I assure you, I am not in academics.

All of your critique is correct IMO. Particularly with regard to driving up cost. In our field, we have witnessed a glut of academic work that is marginally significant from a clinical perspective and requires very little imagination.

It is also true that the bulk of foundational work that has led to remarkable improvements in cancer outcomes over the past decade has been done in the academic setting, often with industry collusion.

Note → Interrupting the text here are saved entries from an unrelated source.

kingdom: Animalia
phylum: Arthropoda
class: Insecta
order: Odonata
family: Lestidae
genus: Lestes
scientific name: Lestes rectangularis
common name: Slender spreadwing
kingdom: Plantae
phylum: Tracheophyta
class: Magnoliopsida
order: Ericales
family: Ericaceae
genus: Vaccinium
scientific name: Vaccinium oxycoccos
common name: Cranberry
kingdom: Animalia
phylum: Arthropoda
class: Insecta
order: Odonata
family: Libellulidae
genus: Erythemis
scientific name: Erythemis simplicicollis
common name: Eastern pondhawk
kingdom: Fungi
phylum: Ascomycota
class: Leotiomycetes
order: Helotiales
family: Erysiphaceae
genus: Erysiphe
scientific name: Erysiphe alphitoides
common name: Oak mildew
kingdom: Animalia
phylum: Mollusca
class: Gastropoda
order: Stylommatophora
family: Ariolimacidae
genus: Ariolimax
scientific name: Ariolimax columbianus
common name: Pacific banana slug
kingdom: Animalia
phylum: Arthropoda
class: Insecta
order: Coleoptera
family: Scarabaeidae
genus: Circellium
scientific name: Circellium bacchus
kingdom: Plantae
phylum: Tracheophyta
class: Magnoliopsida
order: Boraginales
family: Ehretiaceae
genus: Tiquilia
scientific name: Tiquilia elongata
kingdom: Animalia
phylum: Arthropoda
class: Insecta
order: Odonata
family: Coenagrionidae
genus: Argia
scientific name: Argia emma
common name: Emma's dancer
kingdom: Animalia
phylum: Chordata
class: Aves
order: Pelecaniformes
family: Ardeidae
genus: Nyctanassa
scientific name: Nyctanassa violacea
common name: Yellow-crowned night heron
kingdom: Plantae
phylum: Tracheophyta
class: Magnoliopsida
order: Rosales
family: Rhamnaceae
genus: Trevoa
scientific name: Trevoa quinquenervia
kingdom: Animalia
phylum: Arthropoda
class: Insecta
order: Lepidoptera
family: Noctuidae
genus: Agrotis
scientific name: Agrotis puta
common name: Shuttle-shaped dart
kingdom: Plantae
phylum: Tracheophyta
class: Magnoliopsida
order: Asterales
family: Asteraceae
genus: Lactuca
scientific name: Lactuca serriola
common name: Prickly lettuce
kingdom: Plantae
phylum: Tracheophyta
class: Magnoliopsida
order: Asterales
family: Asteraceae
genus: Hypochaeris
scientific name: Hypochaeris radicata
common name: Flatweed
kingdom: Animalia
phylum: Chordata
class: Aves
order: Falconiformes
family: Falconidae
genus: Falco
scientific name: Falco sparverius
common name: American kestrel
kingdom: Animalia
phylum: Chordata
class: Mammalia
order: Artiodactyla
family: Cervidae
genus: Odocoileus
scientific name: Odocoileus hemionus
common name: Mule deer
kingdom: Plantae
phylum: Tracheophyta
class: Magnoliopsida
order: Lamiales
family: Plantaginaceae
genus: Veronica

For me the concerns regarding this particular project are:

1. Are they offering interventions that are still roughly considered experimental (supported by a few relatively small series of patients, typically treated at large institutions, never with meaningful comparison arms)?
2. Does their business model include direct to patient advertising for said experimental procedures? Will their advertising adequately disclose the experimental nature of their interventions?
3. Will they do the due diligence to explain the experimental nature of their interventions and to further the science regarding their interventions by publication, disclosure and preferably prospective clinical trials.

I have always viewed academic medicine as the place to offer and explore experimental therapies. I have abhorred the expansion of large academic centers to be providers of established SOC treatments with a mark-up in cost due to brand and institutional leverage.

I am not yet comfortable in general with private practice as the place to explore experimental care in general. If this is done well, I could change my mind.
 
But academics in aggregate are kind of a remarkable thing and do function to mitigate the contaminating personal financial motivations that exist in the private sector. They also mitigate personal grandiosity (exempting chairs and CEOs).

Haha that has definitely not been my experience, but the milage really does vary. So institution dependent.

I also think there are fewer and fewer differences between a large non-academic network and an academic network these days.